Tiga PR Besar Muhammadiyah: Pendidikan Bahasa Arab, Penguasaan Turas Islam dan  Kaderisasi Dai

Gedung PP Muhammadiyah

Ust. Wahyudi Abdurrahim, Lc. M.M:

Tadi pagi di salah satu group WA, kami berdiskusi mengenai problem yang sedang berkembang di internal Muhammadiyah. Diskusi cukup hangat dan sangat konstruktif. Hasil diskusi sengaja saya sharing di sini, barangkali bisa bermanfaat dan menjadi masukan bersama:

 

Pertama: urgensi belajar Bahasa Arab. Bahasa Arab merupakan bahasa yang sangat penting penuntut ilmu. Bahasa Arab menjadi kunci dari ilmu-ilmu keislaman. Penguasaan yang baik terhadap bahasa Arab menjadi pintu masuk untuk dapat membaca literatur induk dalam pemikiran Islam. Kyai Gus Pur menyampaikan bahwa ada perbedaan ketika mempelajari al-Quran langsung dari bahasa Arab dengan sekadar dari terjemahan. Ada spirit yang hilang jika mengkaji Quran sekadar dari terjemahan saja. Muhammadiyah sendiri jargonnya adalah kembali kepada al-Quran dan Sunnah.
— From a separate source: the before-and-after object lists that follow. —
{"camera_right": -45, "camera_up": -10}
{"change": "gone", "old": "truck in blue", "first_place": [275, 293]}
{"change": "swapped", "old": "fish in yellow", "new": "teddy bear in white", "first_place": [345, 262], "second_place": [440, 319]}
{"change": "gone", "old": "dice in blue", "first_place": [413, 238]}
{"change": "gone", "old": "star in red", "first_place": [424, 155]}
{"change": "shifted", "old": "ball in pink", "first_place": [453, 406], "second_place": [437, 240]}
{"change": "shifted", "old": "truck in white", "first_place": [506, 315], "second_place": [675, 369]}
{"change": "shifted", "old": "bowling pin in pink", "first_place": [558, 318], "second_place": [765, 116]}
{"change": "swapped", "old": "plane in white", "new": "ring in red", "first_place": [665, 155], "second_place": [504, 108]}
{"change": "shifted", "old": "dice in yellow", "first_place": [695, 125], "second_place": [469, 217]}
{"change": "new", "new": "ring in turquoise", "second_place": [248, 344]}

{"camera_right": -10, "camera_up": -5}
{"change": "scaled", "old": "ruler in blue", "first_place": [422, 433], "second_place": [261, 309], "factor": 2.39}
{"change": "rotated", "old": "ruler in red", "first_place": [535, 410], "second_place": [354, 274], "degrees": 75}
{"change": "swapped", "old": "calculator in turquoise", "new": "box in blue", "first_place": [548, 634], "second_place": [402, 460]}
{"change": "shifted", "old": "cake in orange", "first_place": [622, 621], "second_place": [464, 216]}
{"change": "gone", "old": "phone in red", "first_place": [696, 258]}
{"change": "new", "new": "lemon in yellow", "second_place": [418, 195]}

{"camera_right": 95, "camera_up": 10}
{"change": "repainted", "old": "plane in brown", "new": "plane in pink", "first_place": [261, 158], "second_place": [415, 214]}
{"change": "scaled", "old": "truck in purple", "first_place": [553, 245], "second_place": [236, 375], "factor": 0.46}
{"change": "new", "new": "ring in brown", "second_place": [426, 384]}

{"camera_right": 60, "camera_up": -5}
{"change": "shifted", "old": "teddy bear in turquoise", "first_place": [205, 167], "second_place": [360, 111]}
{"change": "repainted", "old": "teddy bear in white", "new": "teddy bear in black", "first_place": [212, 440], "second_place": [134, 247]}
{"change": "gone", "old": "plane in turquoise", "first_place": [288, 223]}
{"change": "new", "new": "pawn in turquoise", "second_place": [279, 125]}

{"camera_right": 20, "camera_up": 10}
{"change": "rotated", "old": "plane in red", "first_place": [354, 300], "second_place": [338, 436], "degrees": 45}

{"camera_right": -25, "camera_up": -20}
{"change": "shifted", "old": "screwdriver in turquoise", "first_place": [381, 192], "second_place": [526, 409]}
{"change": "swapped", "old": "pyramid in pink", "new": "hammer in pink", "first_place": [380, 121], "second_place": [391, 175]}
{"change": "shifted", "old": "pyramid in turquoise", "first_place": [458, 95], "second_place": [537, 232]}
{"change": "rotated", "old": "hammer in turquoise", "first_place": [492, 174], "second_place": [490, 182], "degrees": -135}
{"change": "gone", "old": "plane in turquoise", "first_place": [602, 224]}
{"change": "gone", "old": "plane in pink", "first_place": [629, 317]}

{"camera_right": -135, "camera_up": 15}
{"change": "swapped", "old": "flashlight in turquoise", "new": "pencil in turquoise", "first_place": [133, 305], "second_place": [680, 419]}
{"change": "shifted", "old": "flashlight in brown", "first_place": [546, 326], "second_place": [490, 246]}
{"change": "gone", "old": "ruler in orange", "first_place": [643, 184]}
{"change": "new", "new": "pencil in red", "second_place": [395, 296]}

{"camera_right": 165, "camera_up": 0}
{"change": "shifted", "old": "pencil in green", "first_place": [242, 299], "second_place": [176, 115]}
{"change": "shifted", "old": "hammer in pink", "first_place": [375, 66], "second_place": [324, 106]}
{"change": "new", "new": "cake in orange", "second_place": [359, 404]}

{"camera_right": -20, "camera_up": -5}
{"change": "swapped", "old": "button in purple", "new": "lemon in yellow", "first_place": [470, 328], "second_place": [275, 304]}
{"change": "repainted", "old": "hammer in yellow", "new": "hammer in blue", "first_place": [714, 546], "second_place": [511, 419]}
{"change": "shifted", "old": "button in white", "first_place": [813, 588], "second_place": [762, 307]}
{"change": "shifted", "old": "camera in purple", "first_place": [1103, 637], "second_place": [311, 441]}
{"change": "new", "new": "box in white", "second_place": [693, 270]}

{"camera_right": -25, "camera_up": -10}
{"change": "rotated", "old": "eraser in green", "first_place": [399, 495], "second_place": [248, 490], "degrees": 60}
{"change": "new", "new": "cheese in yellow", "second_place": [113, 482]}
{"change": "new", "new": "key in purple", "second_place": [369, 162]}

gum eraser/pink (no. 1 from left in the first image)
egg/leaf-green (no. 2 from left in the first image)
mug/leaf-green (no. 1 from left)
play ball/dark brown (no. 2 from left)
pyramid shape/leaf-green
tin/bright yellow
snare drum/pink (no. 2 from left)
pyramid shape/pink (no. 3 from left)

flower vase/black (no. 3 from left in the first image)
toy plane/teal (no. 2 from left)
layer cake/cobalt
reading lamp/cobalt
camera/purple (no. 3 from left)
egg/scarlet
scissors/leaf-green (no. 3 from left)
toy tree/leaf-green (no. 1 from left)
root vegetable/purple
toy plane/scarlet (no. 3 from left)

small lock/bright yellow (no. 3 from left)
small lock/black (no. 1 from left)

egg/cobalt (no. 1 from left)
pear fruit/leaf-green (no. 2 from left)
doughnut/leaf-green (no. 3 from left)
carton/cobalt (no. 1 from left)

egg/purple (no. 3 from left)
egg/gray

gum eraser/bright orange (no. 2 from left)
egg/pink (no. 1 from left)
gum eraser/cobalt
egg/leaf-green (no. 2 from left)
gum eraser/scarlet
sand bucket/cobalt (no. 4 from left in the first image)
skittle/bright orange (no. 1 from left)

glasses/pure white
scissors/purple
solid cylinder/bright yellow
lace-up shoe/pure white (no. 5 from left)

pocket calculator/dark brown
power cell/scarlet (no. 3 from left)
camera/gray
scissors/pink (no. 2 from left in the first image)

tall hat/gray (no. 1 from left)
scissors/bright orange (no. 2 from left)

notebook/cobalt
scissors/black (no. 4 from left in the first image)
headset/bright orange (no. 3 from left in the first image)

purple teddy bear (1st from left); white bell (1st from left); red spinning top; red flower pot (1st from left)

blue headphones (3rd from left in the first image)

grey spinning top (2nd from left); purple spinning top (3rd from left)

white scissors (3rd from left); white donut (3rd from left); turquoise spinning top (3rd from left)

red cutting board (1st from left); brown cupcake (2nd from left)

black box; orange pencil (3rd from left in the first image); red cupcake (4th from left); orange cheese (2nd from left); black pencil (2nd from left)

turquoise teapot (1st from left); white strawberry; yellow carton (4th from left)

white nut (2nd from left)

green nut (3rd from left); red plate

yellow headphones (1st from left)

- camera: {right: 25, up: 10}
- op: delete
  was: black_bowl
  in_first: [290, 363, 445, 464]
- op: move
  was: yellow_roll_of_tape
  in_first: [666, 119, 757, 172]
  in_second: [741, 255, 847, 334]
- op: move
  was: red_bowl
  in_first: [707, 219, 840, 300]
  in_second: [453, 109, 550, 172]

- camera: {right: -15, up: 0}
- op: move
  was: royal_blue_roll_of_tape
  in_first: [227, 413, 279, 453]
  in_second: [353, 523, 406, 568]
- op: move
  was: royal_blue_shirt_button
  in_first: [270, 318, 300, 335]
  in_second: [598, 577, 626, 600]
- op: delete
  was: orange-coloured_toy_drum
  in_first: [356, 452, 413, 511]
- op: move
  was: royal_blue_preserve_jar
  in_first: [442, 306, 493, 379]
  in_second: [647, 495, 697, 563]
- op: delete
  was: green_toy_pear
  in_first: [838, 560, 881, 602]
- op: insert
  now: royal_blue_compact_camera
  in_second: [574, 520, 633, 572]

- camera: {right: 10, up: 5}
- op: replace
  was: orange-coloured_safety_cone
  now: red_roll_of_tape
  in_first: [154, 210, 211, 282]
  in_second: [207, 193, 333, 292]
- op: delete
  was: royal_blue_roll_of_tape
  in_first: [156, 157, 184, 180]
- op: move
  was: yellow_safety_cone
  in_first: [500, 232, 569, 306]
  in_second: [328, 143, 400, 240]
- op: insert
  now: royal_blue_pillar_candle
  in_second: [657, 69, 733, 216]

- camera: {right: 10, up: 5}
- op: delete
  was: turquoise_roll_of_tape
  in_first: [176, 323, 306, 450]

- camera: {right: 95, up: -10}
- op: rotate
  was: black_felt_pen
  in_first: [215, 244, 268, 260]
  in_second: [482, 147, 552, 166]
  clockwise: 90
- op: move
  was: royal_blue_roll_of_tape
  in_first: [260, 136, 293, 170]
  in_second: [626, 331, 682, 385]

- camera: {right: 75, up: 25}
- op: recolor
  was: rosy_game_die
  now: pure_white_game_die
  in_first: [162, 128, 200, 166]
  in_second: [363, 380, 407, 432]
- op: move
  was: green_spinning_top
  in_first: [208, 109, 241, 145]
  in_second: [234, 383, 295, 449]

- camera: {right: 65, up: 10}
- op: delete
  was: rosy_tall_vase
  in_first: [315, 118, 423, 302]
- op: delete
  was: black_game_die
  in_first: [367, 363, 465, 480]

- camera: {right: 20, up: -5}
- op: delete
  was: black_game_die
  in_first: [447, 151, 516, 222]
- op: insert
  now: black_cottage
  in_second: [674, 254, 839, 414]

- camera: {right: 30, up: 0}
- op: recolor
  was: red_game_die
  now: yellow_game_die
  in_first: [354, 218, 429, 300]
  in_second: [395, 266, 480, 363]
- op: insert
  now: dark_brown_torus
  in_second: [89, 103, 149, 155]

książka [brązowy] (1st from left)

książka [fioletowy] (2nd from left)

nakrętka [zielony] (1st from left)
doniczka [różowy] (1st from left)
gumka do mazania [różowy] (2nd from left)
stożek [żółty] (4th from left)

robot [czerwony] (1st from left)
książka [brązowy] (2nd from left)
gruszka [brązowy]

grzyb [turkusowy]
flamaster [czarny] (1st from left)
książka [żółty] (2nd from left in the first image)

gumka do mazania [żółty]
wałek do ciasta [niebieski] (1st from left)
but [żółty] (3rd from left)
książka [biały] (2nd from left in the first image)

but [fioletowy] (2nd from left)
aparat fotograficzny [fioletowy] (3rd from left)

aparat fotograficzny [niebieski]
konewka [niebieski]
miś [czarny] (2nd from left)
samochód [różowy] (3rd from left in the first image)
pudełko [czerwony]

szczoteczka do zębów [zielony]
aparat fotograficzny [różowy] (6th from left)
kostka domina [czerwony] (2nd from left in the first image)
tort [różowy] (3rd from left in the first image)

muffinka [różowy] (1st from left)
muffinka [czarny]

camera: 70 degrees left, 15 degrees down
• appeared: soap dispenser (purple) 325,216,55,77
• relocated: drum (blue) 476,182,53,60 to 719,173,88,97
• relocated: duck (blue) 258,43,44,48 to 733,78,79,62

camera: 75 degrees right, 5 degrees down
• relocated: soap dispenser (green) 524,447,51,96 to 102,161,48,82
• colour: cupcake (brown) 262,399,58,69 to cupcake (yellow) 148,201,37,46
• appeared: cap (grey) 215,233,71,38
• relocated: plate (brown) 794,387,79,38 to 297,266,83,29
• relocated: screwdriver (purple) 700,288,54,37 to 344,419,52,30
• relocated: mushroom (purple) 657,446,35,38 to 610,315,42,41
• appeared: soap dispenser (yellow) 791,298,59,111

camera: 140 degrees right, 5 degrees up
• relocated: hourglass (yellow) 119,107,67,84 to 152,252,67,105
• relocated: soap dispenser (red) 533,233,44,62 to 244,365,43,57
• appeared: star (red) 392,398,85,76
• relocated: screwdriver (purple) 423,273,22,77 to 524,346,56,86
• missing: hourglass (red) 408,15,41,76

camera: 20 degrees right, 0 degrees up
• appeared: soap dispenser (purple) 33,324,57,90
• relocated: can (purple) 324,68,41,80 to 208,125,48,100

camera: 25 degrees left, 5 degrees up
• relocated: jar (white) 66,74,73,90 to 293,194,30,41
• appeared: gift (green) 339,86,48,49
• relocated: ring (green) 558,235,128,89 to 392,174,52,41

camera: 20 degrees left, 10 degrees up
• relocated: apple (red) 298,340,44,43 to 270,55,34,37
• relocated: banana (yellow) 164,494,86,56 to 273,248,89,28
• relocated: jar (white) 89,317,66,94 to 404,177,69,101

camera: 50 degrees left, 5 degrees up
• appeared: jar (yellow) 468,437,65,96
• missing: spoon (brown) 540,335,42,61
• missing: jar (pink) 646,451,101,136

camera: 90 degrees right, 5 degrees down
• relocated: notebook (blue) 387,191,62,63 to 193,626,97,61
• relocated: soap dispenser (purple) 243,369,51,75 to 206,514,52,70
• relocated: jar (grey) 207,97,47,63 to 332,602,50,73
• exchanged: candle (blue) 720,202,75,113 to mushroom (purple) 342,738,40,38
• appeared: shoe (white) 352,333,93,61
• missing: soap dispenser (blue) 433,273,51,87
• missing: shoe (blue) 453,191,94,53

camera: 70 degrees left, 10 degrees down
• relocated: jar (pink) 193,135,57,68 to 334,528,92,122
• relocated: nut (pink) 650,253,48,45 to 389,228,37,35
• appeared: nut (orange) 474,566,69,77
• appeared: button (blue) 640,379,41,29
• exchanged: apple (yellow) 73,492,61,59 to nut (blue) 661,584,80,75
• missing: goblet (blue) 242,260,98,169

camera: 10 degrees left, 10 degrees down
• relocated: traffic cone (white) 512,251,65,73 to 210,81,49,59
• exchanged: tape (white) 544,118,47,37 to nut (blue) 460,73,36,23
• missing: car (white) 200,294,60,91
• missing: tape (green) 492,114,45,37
Kedua kitab pusaka tersebut dituliskan dengan bahasa Arab. Jika kita tidak bisa memahami bahasa Arab, bagaimana kita bisa kembali kepada al-Quran dan Sunnah?

 

Sayangnya, semangat untuk mempelajari bahasa Arab di kalangan persyarikanan sangat minim. Jika diprosentasikan, sedikit sekali dari anggota persyarikatan yang mahir bahasa Arab. Bahkan mereka yang aktif di struktur Muhammadiyah, menjadi pengurus di Ortom, banyak yang tidak bisa bahasa Arab. Di kalangan AMM sendri, bahasa Arab sangat asing. Jika demikian, bagaiaman dengan jargon kembali ke al-Quran dan Sunnah?

 

 

Kedua: Penguasaan turas Islam. Para ulama terdahulu telah meninggalkan warisan intelektual yang luar biasa dari berbagai cabang ilmu pengetahuan. Sangat disayangkan jika warisan intelektual itu sekadar menjadi sejarah, padahal ia adalah permata yang sangat berharga. Para pemikir Islam kontemporer yang sangat berpengaruh di dunia Islam, semuanya menguasai turas Islam, bahkan yang dianggap liberal sekalipun. Sebut saja misalnya Syahrur, Hasan Hanafi, Arkoun, Abid Al-Jabiri, Adonis dan lain sebagainya. Maka menjadi keniscayaan bagi generasi Muda Muhammadiyah, jika ingin membangun pemikiran Islam kontemporer untuk menguasai turas Islam.

 

Kembali ke Quran dan Sunnah bukan bearti melakukan loncatan. Pemahaman Quran sunnah butuh metodologi. Sementara metodologinya ada di turas Islam. Kita tidak mungkin memulai dari nol dengan membuat metodologi sendiri, merumuskan bangunan keislaman dari awal. Sudah banyak para Imam yang memberikan rumusan secara matang. Tinggal bagaimana kita bisa memanfaatkan rumusan tadi.

 

Rumusan para imam itu ada dalam turas Islam. Ulumul hadis, ulumul Quran, ushul fikih, tafsir, Bahasa Arab, dan lain sebagainya, semuanya sudah terdokumentasikan dengan sangat baik. Tinggal sejauh mana kita bisa memanfaatkan ini secara maksimal. Jadi, penguasan turas Islam ini menjadi satu keniscayaan.

 

Ketiga: perlunya pendidikan dai Muhammadiyah. Saat ini, Muhammadiyah sudah krisis dai. Di banyak wilayah, masjid-masjid Muhammadiyah sepi pengajian karena tidak ada dai. Untuk khutbah jumah saja, banyak masjid Muhammadiyah harus “impor” khathib dari luar. Sungguh sangat miris dan memprihatinkan. Jangan kaget jika kemudian masjid Muhammadiyah pindah tangan. Ya, itu karena kita sendiri yang tidak mampu memakmurkan masjid.

 

Di sini sangat urgen agar Majelis Tablig bekerjasama dengan Majelis Tarjih untuk mengadakan pelatihan secara terprogram dan kontinyu untuk membentuk kader dai Muhammadiyah. Training para dai ini saat ini sudah sangat mendesak. Jika masjid dianggap sebagai jantungnya Muhammadiyah, maka dai ini menjadi oksigen yang bisa mengaktifkan jantung. Tanpa adanya dai, masjid Muhammadiyah sepi dan kosong dari aktivitas.